Work order | Give again only what runs from the line with "查封数量, 石岛法庭: 30 -> 15" to the final line of the entries below, exactly as written and without pictures.

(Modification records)
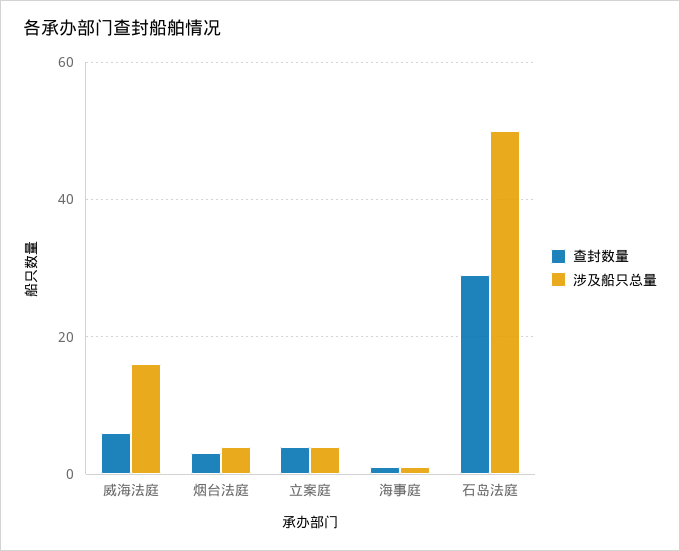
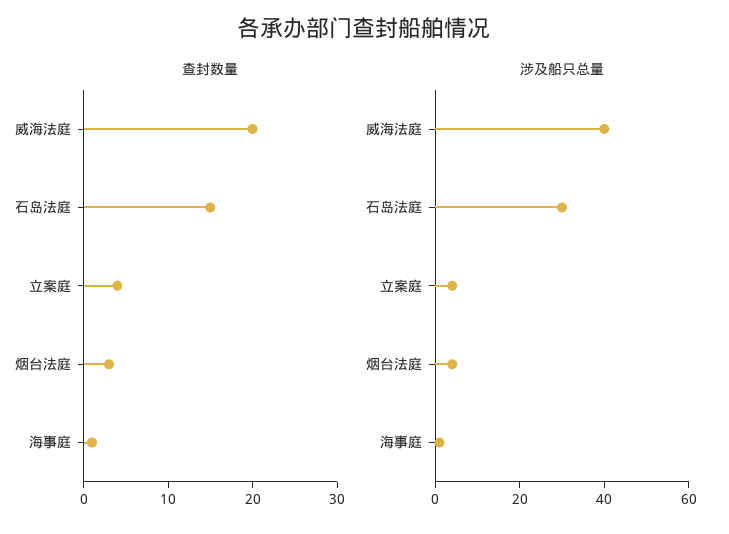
查封数量, 威海法庭: 5 -> 20
涉及船只总量, 威海法庭: 15 -> 40
查封数量, 石岛法庭: 30 -> 15
涉及船只总量, 石岛法庭: 50 -> 30

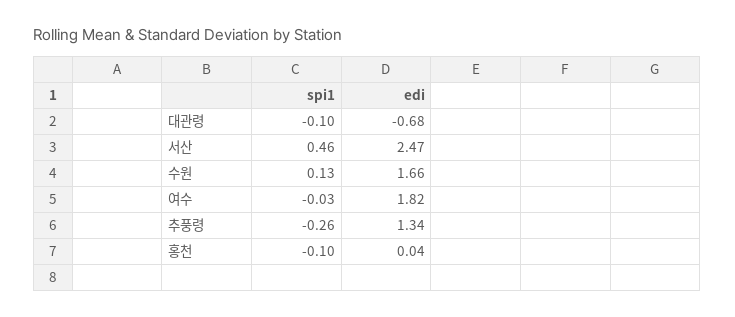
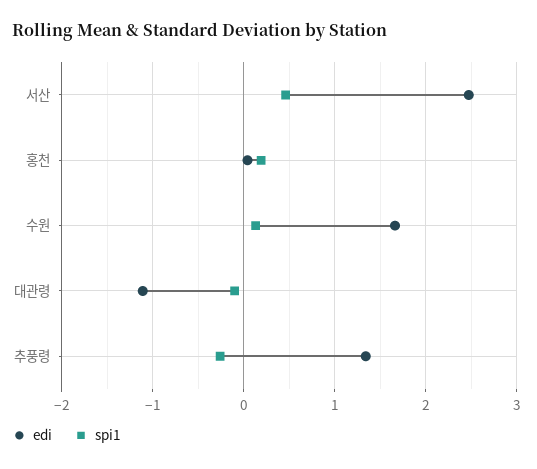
edi, 대관령: -0.68 -> -1.1
spi1, 여수: -0.03 -> none
edi, 여수: 1.82 -> none
spi1, 홍천: -0.1 -> 0.2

Finished exercise |
查封数量, 石岛法庭: 30 -> 15
涉及船只总量, 石岛法庭: 50 -> 30

edi, 대관령: -0.68 -> -1.1
spi1, 여수: -0.03 -> none
edi, 여수: 1.82 -> none
spi1, 홍천: -0.1 -> 0.2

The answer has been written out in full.